We can't think of any book in which people smile as often and as widely as they do in The Journey of Oliver K. Woodman. The first smiler is a little girl in California, Tameka, who writes to her favorite uncle in South Carolina. She asks him to come visit, but he can't- he must work all summer installing cabinets.

But Uncle Ray, another character with a great smile, really knows how to soften a blow. Instead of just writing Tameka to decline her invitation, he builds an articulated wooden mannequin. The figure, dubbed Oliver K. Woodman, wears a hat and backpack and carries a "California or Bust" sign. Ray's letter of instruction in that backpack asks travelers give Oliver a ride as far as they are going. In this way Oliver will be able to reach California as Ray's surrogate. His progress on the journey will be reported in postcards that the ride-sharing travelers send to Ray.

Letters from a variety of drivers (and Cepeda's bright illustrations) let readers travel with Oliver. Strong and silent, Mr. O.K. Woodman is fine traveling companion who never needs to find a bathroom at an inconvenient time and can endure hours on the road as an unfailingly polite listener. He casts a long shadow, too, which comes in handy one night at a family campout.

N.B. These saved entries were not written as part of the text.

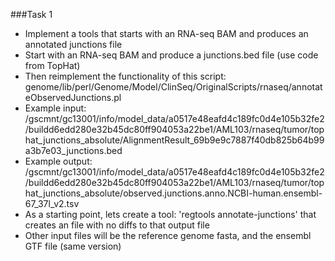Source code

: ###Task 1
- Implement a tools that starts with an RNA-seq BAM and produces an annotated junctions file
- Start with an RNA-seq BAM and produce a junctions.bed file (use code from TopHat)
- Then reimplement the functionality of this script: genome/lib/perl/Genome/Model/ClinSeq/OriginalScripts/rnaseq/annotateObservedJunctions.pl
- Example input: /gscmnt/gc13001/info/model_data/a0517e48eafd4c189fc0d4e105b32fe2/buildd6edd280e32b45dc80ff904053a22be1/AML103/rnaseq/tumor/tophat_junctions_absolute/AlignmentResult_69b9e9c7887f40db825b64b99a3b7e03_junctions.bed
- Example output: /gscmnt/gc13001/info/model_data/a0517e48eafd4c189fc0d4e105b32fe2/buildd6edd280e32b45dc80ff904053a22be1/AML103/rnaseq/tumor/tophat_junctions_absolute/observed.junctions.anno.NCBI-human.ensembl-67_37l_v2.tsv
- As a starting point, lets create a tool: 'regtools annotate-junctions' that creates an file with no diffs to that output file
- Other input files will be the reference genome fasta, and the ensembl GTF file (same version)






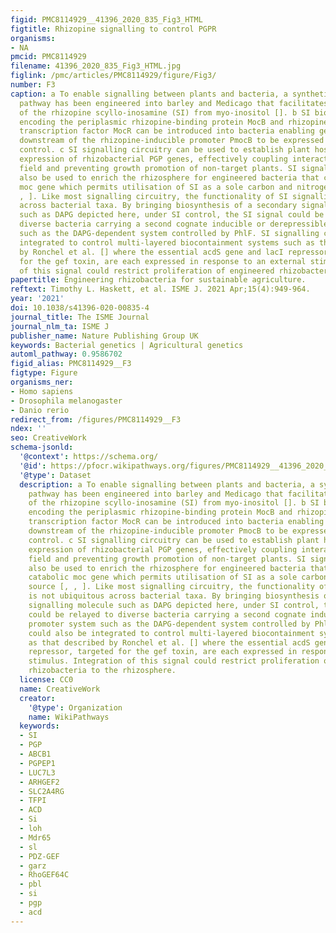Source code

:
 ```yaml
---
figid: PMC8114929__41396_2020_835_Fig3_HTML
figtitle: Rhizopine signalling to control PGPR
organisms:
- NA
pmcid: PMC8114929
filename: 41396_2020_835_Fig3_HTML.jpg
figlink: /pmc/articles/PMC8114929/figure/Fig3/
number: F3
caption: a To enable signalling between plants and bacteria, a synthetic biosynthesis
  pathway has been engineered into barley and Medicago that facilitates production
  of the rhizopine scyllo-inosamine (SI) from myo-inositol []. b SI biosensor plasmids
  encoding the periplasmic rhizopine-binding protein MocB and rhizopine-dependent
  transcription factor MocR can be introduced into bacteria enabling genes placed
  downstream of the rhizopine-inducible promoter PmocB to be expressed under rhizopine
  control. c SI signalling circuitry can be used to establish plant host-specific
  expression of rhizobacterial PGP genes, effectively coupling interactions in the
  field and preventing growth promotion of non-target plants. SI signalling could
  also be used to enrich the rhizosphere for engineered bacteria that carry the catabolic
  moc gene which permits utilisation of SI as a sole carbon and nitrogen source [,
  , ]. Like most signalling circuitry, the functionality of SI signalling is not ubiquitous
  across bacterial taxa. By bringing biosynthesis of a secondary signalling molecule
  such as DAPG depicted here, under SI control, the SI signal could be relayed to
  diverse bacteria carrying a second cognate inducible or derepressible promoter system
  such as the DAPG-dependent system controlled by PhlF. SI signalling could also be
  integrated to control multi-layered biocontainment systems such as that described
  by Ronchel et al. [] where the essential acdS gene and lacI repressor, targeted
  for the gef toxin, are each expressed in response to an external stimulus. Integration
  of this signal could restrict proliferation of engineered rhizobacteria to the rhizosphere.
papertitle: Engineering rhizobacteria for sustainable agriculture.
reftext: Timothy L. Haskett, et al. ISME J. 2021 Apr;15(4):949-964.
year: '2021'
doi: 10.1038/s41396-020-00835-4
journal_title: The ISME Journal
journal_nlm_ta: ISME J
publisher_name: Nature Publishing Group UK
keywords: Bacterial genetics | Agricultural genetics
automl_pathway: 0.9586702
figid_alias: PMC8114929__F3
figtype: Figure
organisms_ner:
- Homo sapiens
- Drosophila melanogaster
- Danio rerio
redirect_from: /figures/PMC8114929__F3
ndex: ''
seo: CreativeWork
schema-jsonld:
  '@context': https://schema.org/
  '@id': https://pfocr.wikipathways.org/figures/PMC8114929__41396_2020_835_Fig3_HTML.html
  '@type': Dataset
  description: a To enable signalling between plants and bacteria, a synthetic biosynthesis
    pathway has been engineered into barley and Medicago that facilitates production
    of the rhizopine scyllo-inosamine (SI) from myo-inositol []. b SI biosensor plasmids
    encoding the periplasmic rhizopine-binding protein MocB and rhizopine-dependent
    transcription factor MocR can be introduced into bacteria enabling genes placed
    downstream of the rhizopine-inducible promoter PmocB to be expressed under rhizopine
    control. c SI signalling circuitry can be used to establish plant host-specific
    expression of rhizobacterial PGP genes, effectively coupling interactions in the
    field and preventing growth promotion of non-target plants. SI signalling could
    also be used to enrich the rhizosphere for engineered bacteria that carry the
    catabolic moc gene which permits utilisation of SI as a sole carbon and nitrogen
    source [, , ]. Like most signalling circuitry, the functionality of SI signalling
    is not ubiquitous across bacterial taxa. By bringing biosynthesis of a secondary
    signalling molecule such as DAPG depicted here, under SI control, the SI signal
    could be relayed to diverse bacteria carrying a second cognate inducible or derepressible
    promoter system such as the DAPG-dependent system controlled by PhlF. SI signalling
    could also be integrated to control multi-layered biocontainment systems such
    as that described by Ronchel et al. [] where the essential acdS gene and lacI
    repressor, targeted for the gef toxin, are each expressed in response to an external
    stimulus. Integration of this signal could restrict proliferation of engineered
    rhizobacteria to the rhizosphere.
  license: CC0
  name: CreativeWork
  creator:
    '@type': Organization
    name: WikiPathways
  keywords:
  - SI
  - PGP
  - ABCB1
  - PGPEP1
  - LUC7L3
  - ARHGEF2
  - SLC2A4RG
  - TFPI
  - ACD
  - Si
  - loh
  - Mdr65
  - sl
  - PDZ-GEF
  - garz
  - RhoGEF64C
  - pbl
  - si
  - pgp
  - acd
---
```

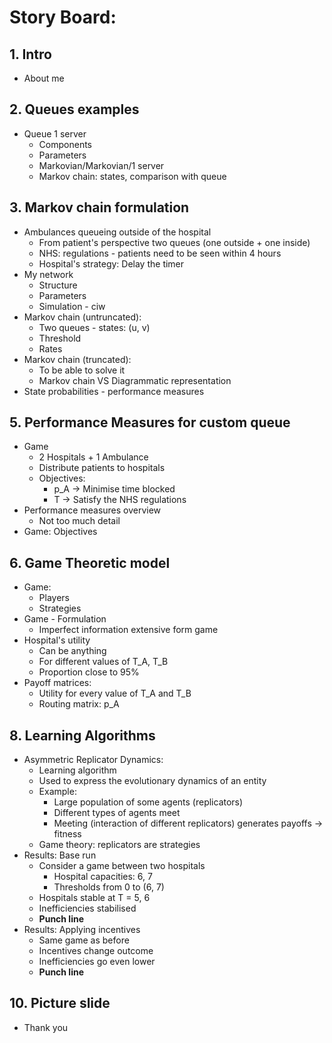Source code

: # **Story Board**:


## 1. Intro
- About me

## 2. Queues examples
- Queue 1 server
  - Components
  - Parameters
  - Markovian/Markovian/1 server
  - Markov chain: states, comparison with queue

## 3. Markov chain formulation
- Ambulances queueing outside of the hospital
  - From patient's perspective two queues (one outside + one inside)
  - NHS: regulations - patients need to be seen within 4 hours
  - Hospital's strategy: Delay the timer
- My network 
  - Structure
  - Parameters
  - Simulation - ciw
- Markov chain (untruncated):
  - Two queues - states: (u, v)
  - Threshold
  - Rates
- Markov chain (truncated):
  - To be able to solve it
  - Markov chain VS Diagrammatic representation
- State probabilities - performance measures

## 5. Performance Measures for custom queue
- Game
  - 2 Hospitals + 1 Ambulance
  - Distribute patients to hospitals
  - Objectives:
    - p_A -> Minimise time blocked
    - T -> Satisfy the NHS regulations
- Performance measures overview
  - Not too much detail
- Game: Objectives

## 6. Game Theoretic model
- Game:
  - Players
  - Strategies
- Game - Formulation
  - Imperfect information extensive form game
- Hospital's utility
  - Can be anything
  - For different values of T_A, T_B
  - Proportion close to 95%
- Payoff matrices:
  - Utility for every value of T_A and T_B
  - Routing matrix: p_A

## 8. Learning Algorithms
- Asymmetric Replicator Dynamics:
  - Learning algorithm
  - Used to express the evolutionary dynamics of an entity
  - Example:
    - Large population of some agents (replicators)
    - Different types of agents meet
    - Meeting (interaction of different replicators) generates payoffs -> fitness
  - Game theory: replicators are strategies
- Results: Base run
  - Consider a game between two hospitals
    - Hospital capacities: 6, 7
    - Thresholds from 0 to (6, 7)
  - Hospitals stable at T = 5, 6
  - Inefficiencies stabilised
  - **Punch line**
- Results: Applying incentives
  - Same game as before
  - Incentives change outcome
  - Inefficiencies go even lower
  - **Punch line**

## 10. Picture slide
- Thank you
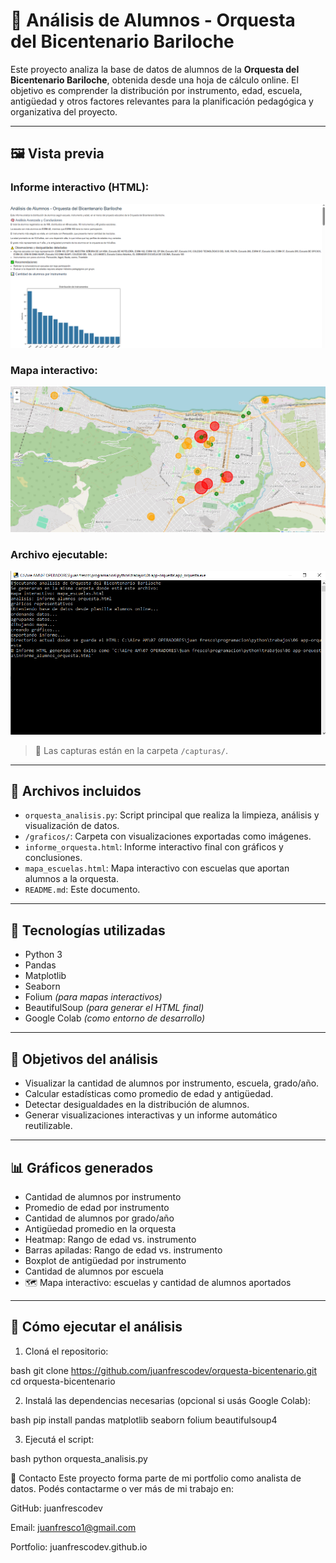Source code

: # 🎻 Análisis de Alumnos - Orquesta del Bicentenario Bariloche

Este proyecto analiza la base de datos de alumnos de la **Orquesta del Bicentenario Bariloche**, obtenida desde una hoja de cálculo online. El objetivo es comprender la distribución por instrumento, edad, escuela, antigüedad y otros factores relevantes para la planificación pedagógica y organizativa del proyecto.

---

## 🖼️ Vista previa

### Informe interactivo (HTML):
![Informe](https://github.com/juanfrescodev/orquesta-bicentenario/blob/main/capturas/informe_html.png)

### Mapa interactivo:
![Mapa](https://github.com/juanfrescodev/orquesta-bicentenario/blob/main/capturas/mapa_escuelas.png)

### Archivo ejecutable:
![Mapa](https://github.com/juanfrescodev/orquesta-bicentenario/blob/main/capturas/ejecutable.png)

> 📂 Las capturas están en la carpeta `/capturas/`.

---

## 📁 Archivos incluidos

- `orquesta_analisis.py`: Script principal que realiza la limpieza, análisis y visualización de datos.
- `/graficos/`: Carpeta con visualizaciones exportadas como imágenes.
- `informe_orquesta.html`: Informe interactivo final con gráficos y conclusiones.
- `mapa_escuelas.html`: Mapa interactivo con escuelas que aportan alumnos a la orquesta.
- `README.md`: Este documento.

---

## 🧪 Tecnologías utilizadas

- Python 3
- Pandas
- Matplotlib
- Seaborn
- Folium *(para mapas interactivos)*
- BeautifulSoup *(para generar el HTML final)*
- Google Colab *(como entorno de desarrollo)*

---

## 🎯 Objetivos del análisis

- Visualizar la cantidad de alumnos por instrumento, escuela, grado/año.
- Calcular estadísticas como promedio de edad y antigüedad.
- Detectar desigualdades en la distribución de alumnos.
- Generar visualizaciones interactivas y un informe automático reutilizable.

---

## 📊 Gráficos generados

- Cantidad de alumnos por instrumento  
- Promedio de edad por instrumento  
- Cantidad de alumnos por grado/año  
- Antigüedad promedio en la orquesta  
- Heatmap: Rango de edad vs. instrumento  
- Barras apiladas: Rango de edad vs. instrumento  
- Boxplot de antigüedad por instrumento  
- Cantidad de alumnos por escuela  
- 🗺️ Mapa interactivo: escuelas y cantidad de alumnos aportados

---


## 🚀 Cómo ejecutar el análisis

1. Cloná el repositorio:
   
bash 
   git clone https://github.com/juanfrescodev/orquesta-bicentenario.git
   cd orquesta-bicentenario


2. Instalá las dependencias necesarias (opcional si usás Google Colab):
    
bash
    pip install pandas matplotlib seaborn folium beautifulsoup4


3. Ejecutá el script:
    
bash
    python orquesta_analisis.py

💬 Contacto
Este proyecto forma parte de mi portfolio como analista de datos.
Podés contactarme o ver más de mi trabajo en:

GitHub: juanfrescodev

Email: juanfresco1@gmail.com

Portfolio: juanfrescodev.github.io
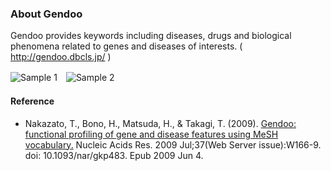 ### About Gendoo

Gendoo provides keywords including diseases, drugs and biological phenomena related to genes and diseases of interests.
( http://gendoo.dbcls.jp/ )

![Sample 1](https://github.com/dbcls/raw/master/services/images/DBCLSServices_Gendoo_fig-1_180525.png)　![Sample 2](https://github.com/dbcls/raw/master/services/images/DBCLSServices_Gendoo_fig-2_180525.png)



#### Reference

* Nakazato, T., Bono, H., Matsuda, H., & Takagi, T. (2009). [Gendoo: functional profiling of gene and disease features using MeSH vocabulary.](http://nar.oxfordjournals.org/content/37/suppl_2/W166.full) Nucleic Acids Res. 2009 Jul;37(Web Server issue):W166-9. doi: 10.1093/nar/gkp483. Epub 2009 Jun 4.

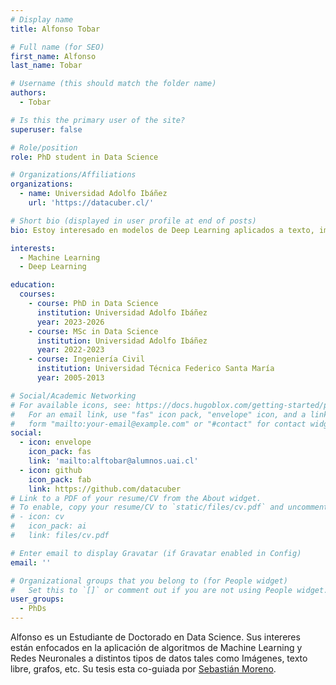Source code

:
 ```yaml
---
# Display name
title: Alfonso Tobar

# Full name (for SEO)
first_name: Alfonso
last_name: Tobar

# Username (this should match the folder name)
authors:
  - Tobar

# Is this the primary user of the site?
superuser: false

# Role/position
role: PhD student in Data Science

# Organizations/Affiliations
organizations:
  - name: Universidad Adolfo Ibáñez
    url: 'https://datacuber.cl/'

# Short bio (displayed in user profile at end of posts)
bio: Estoy interesado en modelos de Deep Learning aplicados a texto, imágenes y grafos. 

interests:
  - Machine Learning
  - Deep Learning

education:
  courses:
    - course: PhD in Data Science
      institution: Universidad Adolfo Ibáñez
      year: 2023-2026
    - course: MSc in Data Science
      institution: Universidad Adolfo Ibáñez
      year: 2022-2023
    - course: Ingeniería Civil
      institution: Universidad Técnica Federico Santa María
      year: 2005-2013

# Social/Academic Networking
# For available icons, see: https://docs.hugoblox.com/getting-started/page-builder/#icons
#   For an email link, use "fas" icon pack, "envelope" icon, and a link in the
#   form "mailto:your-email@example.com" or "#contact" for contact widget.
social:
  - icon: envelope
    icon_pack: fas
    link: 'mailto:alftobar@alumnos.uai.cl'
  - icon: github
    icon_pack: fab
    link: https://github.com/datacuber
# Link to a PDF of your resume/CV from the About widget.
# To enable, copy your resume/CV to `static/files/cv.pdf` and uncomment the lines below.
# - icon: cv
#   icon_pack: ai
#   link: files/cv.pdf

# Enter email to display Gravatar (if Gravatar enabled in Config)
email: ''

# Organizational groups that you belong to (for People widget)
#   Set this to `[]` or comment out if you are not using People widget.
user_groups:
  - PhDs
---
```


Alfonso es un Estudiante de Doctorado en Data Science. Sus intereres están enfocados en la aplicación de algoritmos de Machine Learning y Redes Neuronales a distintos tipos de datos tales como Imágenes, texto libre, grafos, etc. Su tesis esta co-guiada por [Sebastián Moreno](https://www.javierlopatin.com/author/sebastian-moreno-a/).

Epistolary stories (those told just in letters and other documents) are a double-dip of reading pleasure: the story itself and the puzzle-solving nature of reading a tale without a straight narrative. Readers' imaginations bloom where no specific information is planted. In the case of Oliver's travels, author Pattison introduces his drivers for many legs of the trip, but never tells us specifically how he got from Panhandle, Texas, to the middle of the desert near Albuquerque. Maybe the mouse building a nest in his backpack could tell us, but that postcard will have to be created in a young reader's mind. Meanwhile, readers can share the joy that Oliver inspires. Everywhere he goes, people smile-and, in the case of his Fourth of July ride shared with Miss Utah during a parade, they smile so much that cheeks begin to ache. Lucky for Oliver that he doesn't actually have a mouth-and that all his expressiveness is a reflection of humankind's vast whimsy.